Elle sait que ça l'ensserrait trop vrai; qu'il fallait qu'il s'en dépêtre pour être; qu'il avait besoin que l'odeur vulgaire de son propre égoïsme lui brûle les poumons... histoire de se sentir vivre!
... Et aujourd'hui elle s'égare encore d'amour, parce P. ne sait plus respirer sans elle; qu'il sanglotte sur lui-même, perdu dans son nouvel appartement où n'éclate aucun tracas, aucune dispute d'enfant; où il évolue à vide, dans l'absence du regard-offrande d'Ut sur lui.
Ut a froid de le laisser nu au bord d'une vie qu'il n'a su qu'entrevoir; grelottant au milieu des courants d'air que lui font tous ces sentiments inconnus, indomptables... et inutiles sans elle.... Ces frissons de l'âme qu'elle a posés sur lui, en offrande...
Ils se sont chacun introduits dans l'individualité de l'autre; fallait pas. Au lieu de la grande vague salée qui les aurait fondus et moulés l'un dans l'autre, une tempête s'est levée et a éparpillé ses éclats tranchants qui saignent encore au milieu d'eux.
Et la tête d'Ut titube de leurs deux souffrances.
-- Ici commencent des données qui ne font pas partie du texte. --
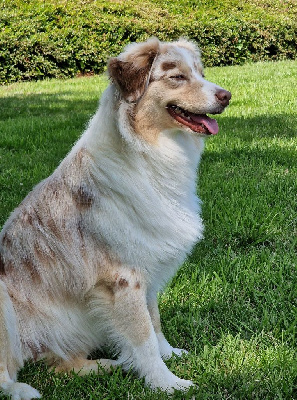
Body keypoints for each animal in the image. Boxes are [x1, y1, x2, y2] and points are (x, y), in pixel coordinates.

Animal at [0, 36, 231, 396]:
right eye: (177, 77)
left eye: (200, 73)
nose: (227, 96)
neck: (148, 155)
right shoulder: (123, 278)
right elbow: (143, 337)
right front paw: (167, 383)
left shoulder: (147, 265)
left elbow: (154, 321)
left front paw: (169, 354)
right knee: (7, 373)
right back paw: (23, 391)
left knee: (58, 367)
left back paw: (106, 366)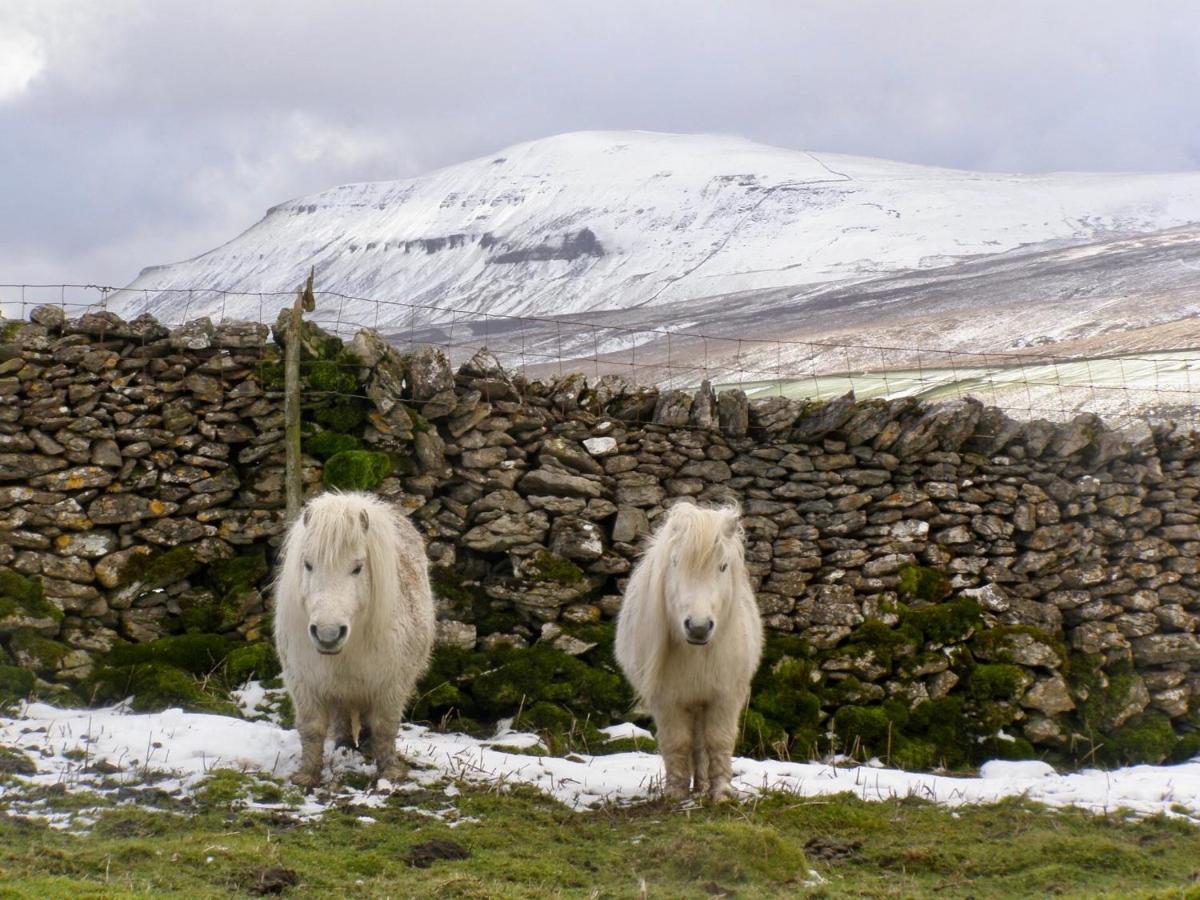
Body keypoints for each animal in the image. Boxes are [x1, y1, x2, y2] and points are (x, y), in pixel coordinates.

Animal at [272, 494, 436, 787]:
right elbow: (311, 728)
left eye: (358, 568)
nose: (327, 634)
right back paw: (345, 746)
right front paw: (307, 775)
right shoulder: (304, 681)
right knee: (342, 717)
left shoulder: (391, 684)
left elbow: (385, 725)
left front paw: (389, 773)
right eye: (308, 564)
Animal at [619, 501, 758, 801]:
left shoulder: (724, 697)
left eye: (723, 566)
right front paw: (676, 793)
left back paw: (704, 786)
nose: (698, 627)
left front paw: (721, 792)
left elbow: (718, 740)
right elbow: (677, 742)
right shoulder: (666, 700)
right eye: (674, 562)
Et puis il y a cet amour d'enfant, cette cordée entre eux-deux, qui happe la vie avec la force du père et la fougue naïve de la mère... et qu'elle raconte à P., inlassablement, émerveillée... et qui hante la solitude de P.

Cette maternité, elle en a fait son refuge et son gardien: pas un fil d'espace pour se donner le temps d'être femme, attirante et désirable et vivante.
L'enfant, l'abreuvoir d'Ut, vascillante de fatigue.